3. Acipenser stellatus, the “Seuruga” of the Russians, occurs likewise in great abundance in the rivers of the Black Sea and of the Sea of Azoff. It has a remarkably long and pointed snout, like the sterlet, but simple barbels without fringes. Though growing only to about half the size of the preceding species, it is of no less value, its flesh being more highly esteemed, and its caviare and isinglass fetching a higher price. In 1850 it was reported that more than a million of this sturgeon are caught annually.
4. The sturgeon of the great lakes of North America, Acipenser rubicundus, with which, in the opinion of American ichthyologists, the sea-going sturgeon of the rivers of eastern North America, Acipenser maculosus, is identical, has of late years been made the object of a large and profitable industry at various places on Lakes Michigan and Erie; the flesh is smoked after being cut into strips and after a slight pickling in brine, the thin portions and offal are boiled down for oil; nearly all the caviare is shipped to Europe. One firm alone uses from ten to eighteen thousand sturgeons a year, averaging 50 ℔ each. The sturgeons of the lakes are unable to migrate to the sea, whilst those below the Falls of Niagara are great wanderers; and it is quite possible that a specimen of this species said to have been obtained from the Firth of Tay was really captured on the coast of Scotland.
5. Acipenser huso, the “Hausen” of Germany, is recognized by the absence of osseous scutes on the snout and by its flattened, tape-like barbels. It is one of the largest species, reaching the enormous length of 24 ft. and a weight of 2000 lb. It inhabits the Caspian and Black seas, and the Sea of Azoff, whence in former years large shoals of the fish entered the large rivers of Russia and the Danube. But its numbers have been much thinned, and specimens of 1200 lb in weight have now become scarce. Its flesh, caviare and air-bladder are of less value than those of the smaller kinds.
6. The sterlet (Acipenser ruthenus) is one of the smaller species, which likewise inhabits both the Black and Caspian seas, and ascends rivers to a greater distance from the sea than any of the other sturgeons; thus, for instance, it is not uncommon in the Danube at Vienna, but specimens have been caught as high up as Ratisbon and Ulm. It is more abundant in the rivers of Russia, where it is held in high esteem on account of its excellent flesh, contributing also to the best kinds of caviare and isinglass. As early as the 18th century attempts were made to introduce this valuable fish into Prussia and Sweden, but without success.

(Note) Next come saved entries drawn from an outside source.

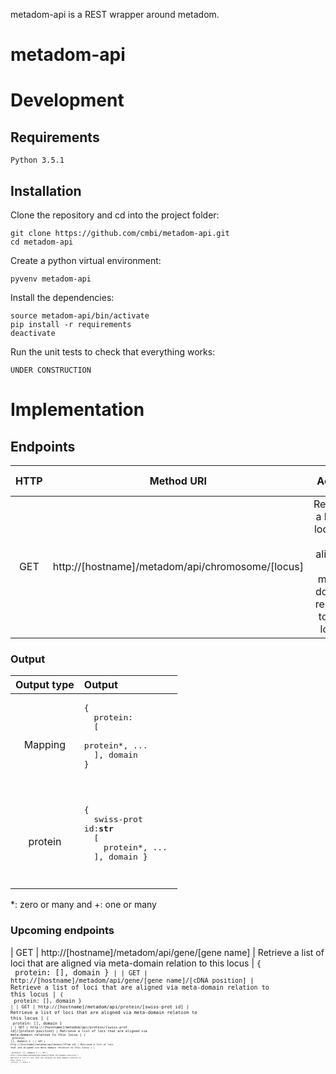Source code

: metadom-api is a REST wrapper around metadom.

# metadom-api
# Development

## Requirements

    Python 3.5.1

## Installation

Clone the repository and cd into the project folder:

    git clone https://github.com/cmbi/metadom-api.git
    cd metadom-api

Create a python virtual environment:

    pyvenv metadom-api

Install the dependencies:

    source metadom-api/bin/activate
    pip install -r requirements
    deactivate

Run the unit tests to check that everything works:

    UNDER CONSTRUCTION

# Implementation 
## Endpoints
| HTTP | Method URI | Action | Output type |
| :---: | :---: | :---: | :---: | 
| GET | http://[hostname]/metadom/api/chromosome/[locus] | Retrieve a list of loci that are aligned via meta-domain relation to this locus | mapping |


### Output
| Output type | Output |
| :---: | :--- |
| Mapping | <pre>{ <br>&nbsp; protein: <br>&nbsp;&nbsp;[<br>&nbsp;&nbsp;&nbsp; protein*, ... <br>&nbsp;&nbsp;], domain <br>} <pre/> |
| protein | <pre>{ <br>&nbsp; swiss-prot id:**str** <br>&nbsp;&nbsp;[<br>&nbsp;&nbsp;&nbsp; protein*, ... <br>&nbsp;&nbsp;], domain	} <pre/> |

\*: zero or many and \+: one or many

### Upcoming endpoints
| GET | http://[hostname]/metadom/api/gene/[gene name] | Retrieve a list of loci that are aligned via meta-domain relation to this locus |	<code>{ <br/><indent>	protein: [<protein>], domain	} <code/>|
| GET | http://[hostname]/metadom/api/gene/[gene name]/[cDNA position] | Retrieve a list of loci that are aligned via meta-domain relation to this locus |	<code>{ <br/><indent>	protein: [<protein>], domain	} <code/>|
| GET | http://[hostname]/metadom/api/protein/[swiss-prot id] | Retrieve a list of loci that are aligned via meta-domain relation to this locus |	<code>{ <br/><indent>	protein: [<protein>], domain	} <code/>|
| GET | http://[hostname]/metadom/api/protein/[swiss-prot id]/[protein position] | Retrieve a list of loci that are aligned via meta-domain relation to this locus |	<code>{ <br/><indent>	protein: [<protein>], domain	} <code/>|
| GET | http://[hostname]/metadom/api/domain/[Pfam id] | Retrieve a list of loci that are aligned via meta-domain relation to this locus |	<code>{ <br/><indent>	protein: [<protein>], domain	} <code/>|
| GET | http://[hostname]/metadom/api/domain/[Pfam id]/[domain position] | Retrieve a list of loci that are aligned via meta-domain relation to this locus |	<code>{ <br/><indent>	protein: [<protein>], domain	} <code/>|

The sterlet is distinguished from the other European species by its long and narrow snout and fringed barbels. It rarely exceeds a length of 3 ft.
The family Acipenseridae includes one other genus, Scaphirhynchus, the shovel-head or shovel-nosed sturgeon, distinguished by the long, broad and flat snout, the suppression of the spiracles, and the union of the longitudinal rows of scales posteriorly. All the species are confined to fresh water. One of them is common in the Mississippi and other rivers of North America, the other three occur in the larger rivers of eastern Asia.